MATERIAL TO PROCESS:
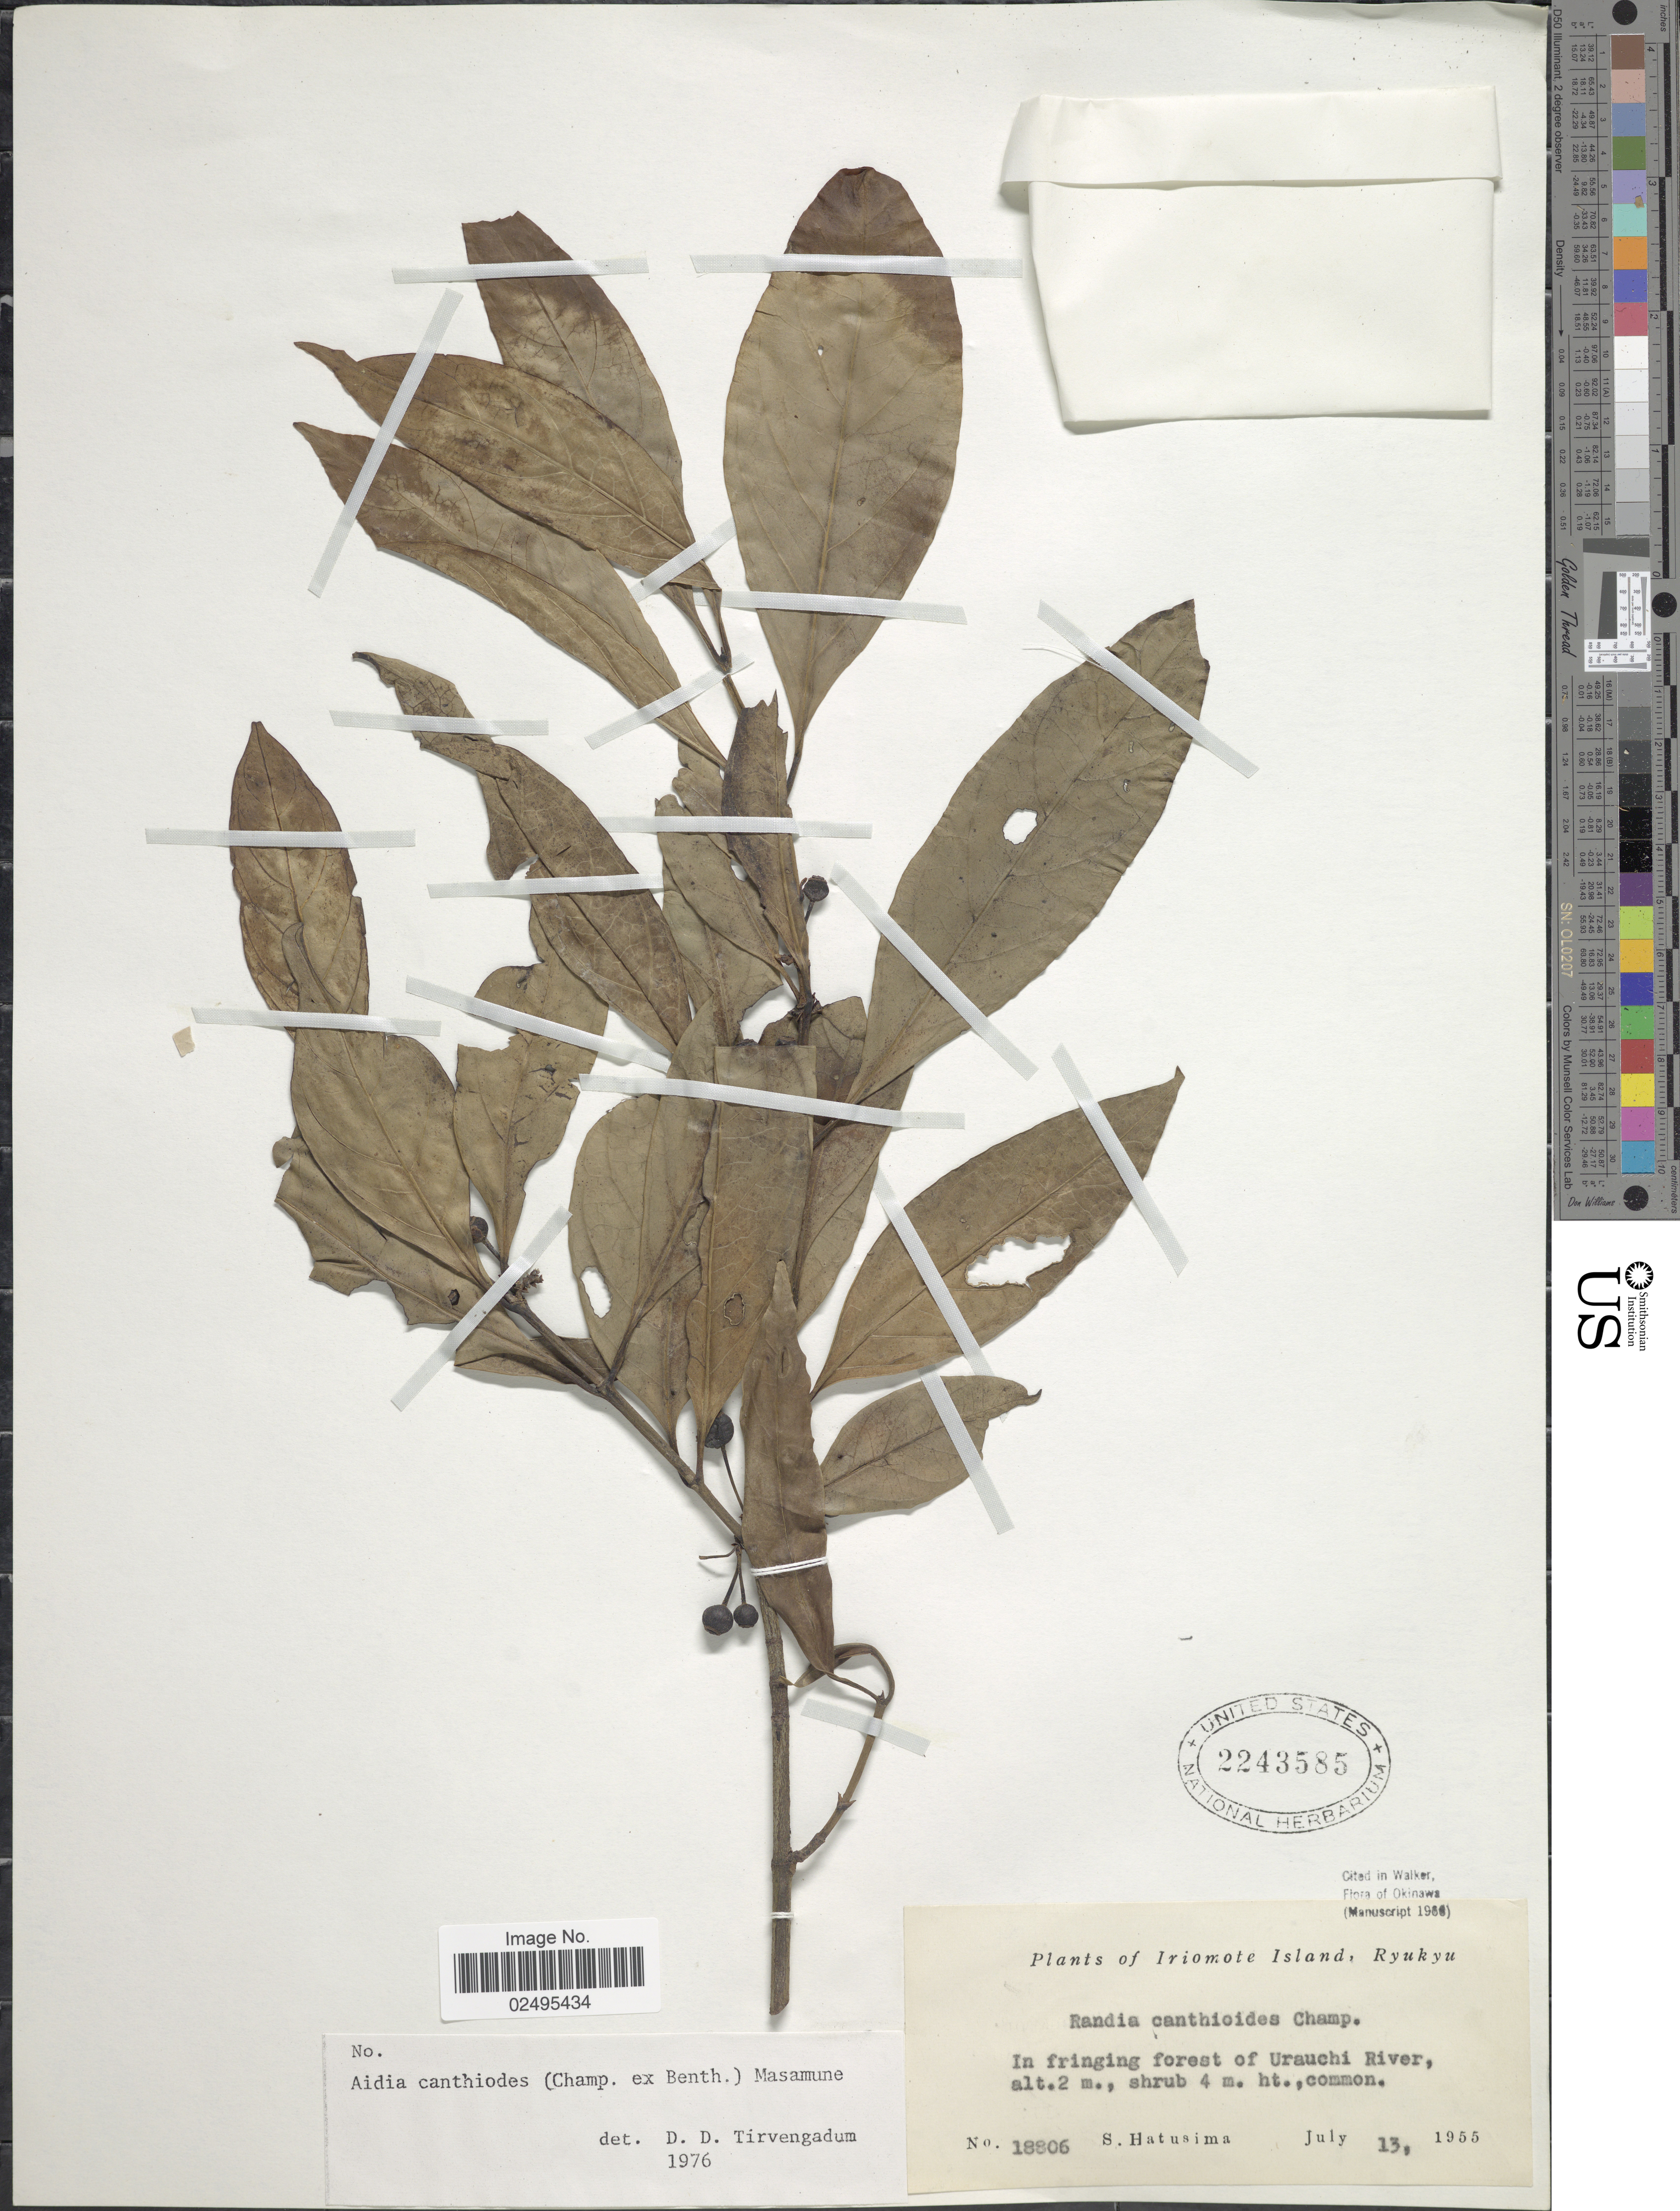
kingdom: Plantae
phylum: Tracheophyta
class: Magnoliopsida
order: Gentianales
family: Rubiaceae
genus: Aidia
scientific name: Aidia canthioides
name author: (Champ. ex Benth.) Masam.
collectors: S. Hatusima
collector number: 18806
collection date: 1955-07-13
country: Japan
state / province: Okinawa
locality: Iriomote Island, Ryukyu, in fringing forest of Urauchi River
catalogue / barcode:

REQUIRED WORK:
Render every line of the entries, from the start through the line containing "locality: Iriomote Island, Ryukyu, in", as a Markdown table with a "No." column for the row number and a "Field" column for the line. Leave out the pictures and any blank lines.

EXERCISE RESULT:
| No. | Field |
|---|---|
| 1 | kingdom: Plantae |
| 2 | phylum: Tracheophyta |
| 3 | class: Magnoliopsida |
| 4 | order: Gentianales |
| 5 | family: Rubiaceae |
| 6 | genus: Aidia |
| 7 | scientific name: Aidia canthioides |
| 8 | name author: (Champ. ex Benth.) Masam. |
| 9 | collectors: S. Hatusima |
| 10 | collector number: 18806 |
| 11 | collection date: 1955-07-13 |
| 12 | country: Japan |
| 13 | state / province: Okinawa |
| 14 | locality: Iriomote Island, Ryukyu, in fringing forest of Urauchi River |